__Task item__
Extract the final stretch of the data: the line that contains "right elbow: (225, 967)" and every line after it, unaltered, and no other lines.

== Records provided ==

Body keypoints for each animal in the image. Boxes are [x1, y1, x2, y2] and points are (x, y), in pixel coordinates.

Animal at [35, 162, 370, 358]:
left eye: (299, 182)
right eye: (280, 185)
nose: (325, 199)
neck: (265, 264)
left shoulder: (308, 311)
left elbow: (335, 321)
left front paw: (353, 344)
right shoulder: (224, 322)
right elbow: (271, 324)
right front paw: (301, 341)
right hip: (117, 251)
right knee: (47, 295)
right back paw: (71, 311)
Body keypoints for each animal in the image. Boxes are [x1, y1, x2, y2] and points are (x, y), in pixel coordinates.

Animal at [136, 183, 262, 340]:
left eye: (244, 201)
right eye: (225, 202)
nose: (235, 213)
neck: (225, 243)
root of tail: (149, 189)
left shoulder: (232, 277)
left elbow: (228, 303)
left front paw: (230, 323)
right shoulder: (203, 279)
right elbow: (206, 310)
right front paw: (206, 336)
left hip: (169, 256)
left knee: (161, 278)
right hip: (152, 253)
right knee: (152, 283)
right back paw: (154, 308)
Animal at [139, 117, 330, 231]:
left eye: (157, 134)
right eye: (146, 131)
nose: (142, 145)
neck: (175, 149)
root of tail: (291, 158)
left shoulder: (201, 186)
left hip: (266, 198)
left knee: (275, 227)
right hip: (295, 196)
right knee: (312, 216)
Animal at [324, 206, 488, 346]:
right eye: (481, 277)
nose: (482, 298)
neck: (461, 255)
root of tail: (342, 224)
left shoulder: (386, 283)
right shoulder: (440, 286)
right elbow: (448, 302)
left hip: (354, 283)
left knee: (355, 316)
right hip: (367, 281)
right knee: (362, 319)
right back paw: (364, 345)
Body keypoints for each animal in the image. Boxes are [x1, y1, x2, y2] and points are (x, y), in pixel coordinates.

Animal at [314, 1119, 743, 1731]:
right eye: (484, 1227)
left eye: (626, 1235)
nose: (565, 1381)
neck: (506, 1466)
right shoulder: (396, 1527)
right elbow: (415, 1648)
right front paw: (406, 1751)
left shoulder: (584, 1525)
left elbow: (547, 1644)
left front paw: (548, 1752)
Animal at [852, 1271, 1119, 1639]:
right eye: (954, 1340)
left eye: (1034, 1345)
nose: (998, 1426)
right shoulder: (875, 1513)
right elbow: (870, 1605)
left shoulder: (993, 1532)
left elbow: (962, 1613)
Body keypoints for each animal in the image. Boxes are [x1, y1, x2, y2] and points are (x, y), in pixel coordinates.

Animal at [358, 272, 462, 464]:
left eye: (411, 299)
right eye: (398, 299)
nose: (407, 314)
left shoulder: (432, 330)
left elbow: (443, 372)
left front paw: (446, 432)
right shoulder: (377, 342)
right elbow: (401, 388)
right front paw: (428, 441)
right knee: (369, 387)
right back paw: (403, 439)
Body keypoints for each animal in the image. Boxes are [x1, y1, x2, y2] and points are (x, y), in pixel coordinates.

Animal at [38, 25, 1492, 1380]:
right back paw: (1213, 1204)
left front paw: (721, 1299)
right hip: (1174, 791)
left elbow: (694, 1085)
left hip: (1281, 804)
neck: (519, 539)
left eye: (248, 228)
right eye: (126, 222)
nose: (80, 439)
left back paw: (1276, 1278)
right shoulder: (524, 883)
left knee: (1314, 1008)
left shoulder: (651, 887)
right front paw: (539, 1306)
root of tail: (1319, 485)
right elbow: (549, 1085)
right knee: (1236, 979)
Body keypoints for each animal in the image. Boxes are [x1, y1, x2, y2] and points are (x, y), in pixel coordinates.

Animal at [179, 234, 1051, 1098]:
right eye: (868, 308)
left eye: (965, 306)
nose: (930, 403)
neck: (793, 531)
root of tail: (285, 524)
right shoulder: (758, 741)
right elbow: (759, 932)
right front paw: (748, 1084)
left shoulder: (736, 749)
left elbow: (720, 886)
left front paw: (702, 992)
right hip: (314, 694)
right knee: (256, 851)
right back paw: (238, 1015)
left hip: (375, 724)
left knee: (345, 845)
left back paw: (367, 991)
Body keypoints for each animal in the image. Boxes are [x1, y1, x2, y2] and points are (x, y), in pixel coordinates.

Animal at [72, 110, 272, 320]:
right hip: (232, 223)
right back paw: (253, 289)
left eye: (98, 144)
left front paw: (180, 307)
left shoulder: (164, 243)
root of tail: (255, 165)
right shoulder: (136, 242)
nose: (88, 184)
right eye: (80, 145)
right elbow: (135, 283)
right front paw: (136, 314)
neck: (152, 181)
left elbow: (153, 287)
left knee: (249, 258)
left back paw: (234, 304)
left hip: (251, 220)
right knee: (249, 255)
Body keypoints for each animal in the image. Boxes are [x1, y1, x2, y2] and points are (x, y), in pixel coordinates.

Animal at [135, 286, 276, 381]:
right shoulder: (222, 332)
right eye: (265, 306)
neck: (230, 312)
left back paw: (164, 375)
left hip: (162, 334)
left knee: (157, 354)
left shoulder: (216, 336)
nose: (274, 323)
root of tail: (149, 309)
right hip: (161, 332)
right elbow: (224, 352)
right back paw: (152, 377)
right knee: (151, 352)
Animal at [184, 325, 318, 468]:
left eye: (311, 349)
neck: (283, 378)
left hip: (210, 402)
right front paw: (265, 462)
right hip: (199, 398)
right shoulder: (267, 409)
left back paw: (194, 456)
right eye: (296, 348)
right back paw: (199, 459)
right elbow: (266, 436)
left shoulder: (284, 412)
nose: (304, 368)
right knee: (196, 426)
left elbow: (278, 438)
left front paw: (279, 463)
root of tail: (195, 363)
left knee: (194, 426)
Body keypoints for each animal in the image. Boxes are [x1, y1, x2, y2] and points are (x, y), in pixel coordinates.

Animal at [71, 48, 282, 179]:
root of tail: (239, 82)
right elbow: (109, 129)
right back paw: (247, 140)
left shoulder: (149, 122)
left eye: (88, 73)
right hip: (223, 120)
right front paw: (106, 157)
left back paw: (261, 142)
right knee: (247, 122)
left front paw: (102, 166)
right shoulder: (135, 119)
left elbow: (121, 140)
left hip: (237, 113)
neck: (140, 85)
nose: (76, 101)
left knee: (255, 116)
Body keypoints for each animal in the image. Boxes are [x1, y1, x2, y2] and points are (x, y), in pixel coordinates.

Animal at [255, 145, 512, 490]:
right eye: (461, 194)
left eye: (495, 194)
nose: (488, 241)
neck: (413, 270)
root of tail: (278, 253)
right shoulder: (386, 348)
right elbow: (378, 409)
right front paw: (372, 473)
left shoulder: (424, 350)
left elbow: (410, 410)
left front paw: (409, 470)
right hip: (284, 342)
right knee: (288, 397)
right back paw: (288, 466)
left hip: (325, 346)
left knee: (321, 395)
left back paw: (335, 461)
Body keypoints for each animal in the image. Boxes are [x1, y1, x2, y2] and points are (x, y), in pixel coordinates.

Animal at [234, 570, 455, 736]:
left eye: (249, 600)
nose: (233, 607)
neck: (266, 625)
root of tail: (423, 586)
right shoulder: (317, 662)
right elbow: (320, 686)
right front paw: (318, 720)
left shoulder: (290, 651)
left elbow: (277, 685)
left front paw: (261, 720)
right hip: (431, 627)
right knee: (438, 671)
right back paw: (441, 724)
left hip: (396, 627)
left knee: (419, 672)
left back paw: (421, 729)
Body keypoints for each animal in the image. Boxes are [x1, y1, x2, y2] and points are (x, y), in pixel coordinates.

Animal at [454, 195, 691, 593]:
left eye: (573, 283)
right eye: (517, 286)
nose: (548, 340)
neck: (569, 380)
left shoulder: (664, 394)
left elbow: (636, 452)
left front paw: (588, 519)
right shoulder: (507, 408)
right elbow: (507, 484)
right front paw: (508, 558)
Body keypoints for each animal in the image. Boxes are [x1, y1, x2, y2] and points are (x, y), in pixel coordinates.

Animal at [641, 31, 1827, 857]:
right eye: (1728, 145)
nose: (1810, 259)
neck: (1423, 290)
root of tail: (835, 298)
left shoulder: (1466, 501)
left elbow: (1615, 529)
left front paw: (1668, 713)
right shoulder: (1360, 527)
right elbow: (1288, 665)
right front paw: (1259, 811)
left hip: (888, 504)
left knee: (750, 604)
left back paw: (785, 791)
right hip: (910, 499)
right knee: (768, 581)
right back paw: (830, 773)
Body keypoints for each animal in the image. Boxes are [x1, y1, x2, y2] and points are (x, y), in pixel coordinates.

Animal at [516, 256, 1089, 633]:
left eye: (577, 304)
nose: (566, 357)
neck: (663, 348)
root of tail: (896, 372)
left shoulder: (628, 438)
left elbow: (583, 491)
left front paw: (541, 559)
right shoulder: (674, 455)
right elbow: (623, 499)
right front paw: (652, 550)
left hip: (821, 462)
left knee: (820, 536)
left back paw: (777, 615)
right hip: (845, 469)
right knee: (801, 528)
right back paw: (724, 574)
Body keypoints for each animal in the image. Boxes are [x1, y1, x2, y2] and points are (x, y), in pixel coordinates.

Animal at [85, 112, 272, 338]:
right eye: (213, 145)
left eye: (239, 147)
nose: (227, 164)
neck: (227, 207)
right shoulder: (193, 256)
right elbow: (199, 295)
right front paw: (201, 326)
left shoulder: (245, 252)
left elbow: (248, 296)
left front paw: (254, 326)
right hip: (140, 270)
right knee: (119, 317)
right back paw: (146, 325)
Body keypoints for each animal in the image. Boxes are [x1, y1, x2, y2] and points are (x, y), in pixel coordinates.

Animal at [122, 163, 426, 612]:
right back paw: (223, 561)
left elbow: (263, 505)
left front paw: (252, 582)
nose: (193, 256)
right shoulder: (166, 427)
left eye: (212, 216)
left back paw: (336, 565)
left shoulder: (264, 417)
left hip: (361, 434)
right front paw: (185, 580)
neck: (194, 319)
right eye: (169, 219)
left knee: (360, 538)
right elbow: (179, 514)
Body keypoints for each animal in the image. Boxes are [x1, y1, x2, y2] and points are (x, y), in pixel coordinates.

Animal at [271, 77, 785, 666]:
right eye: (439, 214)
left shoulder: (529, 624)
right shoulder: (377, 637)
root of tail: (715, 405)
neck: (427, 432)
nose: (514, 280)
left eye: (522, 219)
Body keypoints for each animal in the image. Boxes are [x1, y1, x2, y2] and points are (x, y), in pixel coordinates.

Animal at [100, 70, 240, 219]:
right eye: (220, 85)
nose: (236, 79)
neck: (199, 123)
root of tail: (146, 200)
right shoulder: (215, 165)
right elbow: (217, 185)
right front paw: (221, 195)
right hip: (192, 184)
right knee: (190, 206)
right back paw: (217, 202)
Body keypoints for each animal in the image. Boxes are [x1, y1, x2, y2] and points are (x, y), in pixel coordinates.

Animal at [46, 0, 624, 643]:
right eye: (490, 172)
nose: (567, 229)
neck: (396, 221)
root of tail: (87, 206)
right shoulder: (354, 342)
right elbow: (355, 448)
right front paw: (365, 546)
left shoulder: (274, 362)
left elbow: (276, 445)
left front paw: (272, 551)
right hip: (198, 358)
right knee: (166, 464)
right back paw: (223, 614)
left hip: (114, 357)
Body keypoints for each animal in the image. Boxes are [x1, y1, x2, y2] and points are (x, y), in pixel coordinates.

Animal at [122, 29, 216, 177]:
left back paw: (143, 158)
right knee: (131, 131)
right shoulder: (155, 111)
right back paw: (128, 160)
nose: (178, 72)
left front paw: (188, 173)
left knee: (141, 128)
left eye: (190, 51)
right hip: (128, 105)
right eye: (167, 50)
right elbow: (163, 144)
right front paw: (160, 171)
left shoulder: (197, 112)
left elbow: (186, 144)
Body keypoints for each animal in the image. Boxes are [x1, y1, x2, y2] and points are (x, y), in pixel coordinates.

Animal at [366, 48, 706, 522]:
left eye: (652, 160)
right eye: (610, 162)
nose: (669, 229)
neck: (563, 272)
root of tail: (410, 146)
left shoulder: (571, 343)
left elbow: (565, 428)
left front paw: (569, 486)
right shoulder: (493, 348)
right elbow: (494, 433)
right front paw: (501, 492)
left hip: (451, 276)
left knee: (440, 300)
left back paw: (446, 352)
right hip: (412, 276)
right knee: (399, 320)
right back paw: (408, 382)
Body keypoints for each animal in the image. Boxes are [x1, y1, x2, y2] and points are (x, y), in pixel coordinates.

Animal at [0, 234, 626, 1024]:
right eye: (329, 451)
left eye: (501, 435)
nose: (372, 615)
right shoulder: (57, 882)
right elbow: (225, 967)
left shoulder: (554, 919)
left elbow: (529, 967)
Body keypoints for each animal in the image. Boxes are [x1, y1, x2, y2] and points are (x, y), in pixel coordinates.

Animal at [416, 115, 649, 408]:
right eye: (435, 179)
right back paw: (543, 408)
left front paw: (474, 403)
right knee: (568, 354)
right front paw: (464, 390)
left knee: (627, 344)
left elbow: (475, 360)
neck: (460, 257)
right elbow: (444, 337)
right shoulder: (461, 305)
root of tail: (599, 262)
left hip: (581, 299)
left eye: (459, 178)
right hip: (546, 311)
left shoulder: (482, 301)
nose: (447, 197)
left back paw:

===

__Solution to this task__
right elbow: (225, 967)
left shoulder: (554, 919)
left elbow: (529, 967)
Body keypoints for each animal in the image. Boxes are [x1, y1, x2, y2] and points are (x, y), in pixel coordinates.

Animal at [416, 115, 649, 408]:
right eye: (435, 179)
right back paw: (543, 408)
left front paw: (474, 403)
right knee: (568, 354)
right front paw: (464, 390)
left knee: (627, 344)
left elbow: (475, 360)
neck: (460, 257)
right elbow: (444, 337)
right shoulder: (461, 305)
root of tail: (599, 262)
left hip: (581, 299)
left eye: (459, 178)
right hip: (546, 311)
left shoulder: (482, 301)
nose: (447, 197)
left back paw:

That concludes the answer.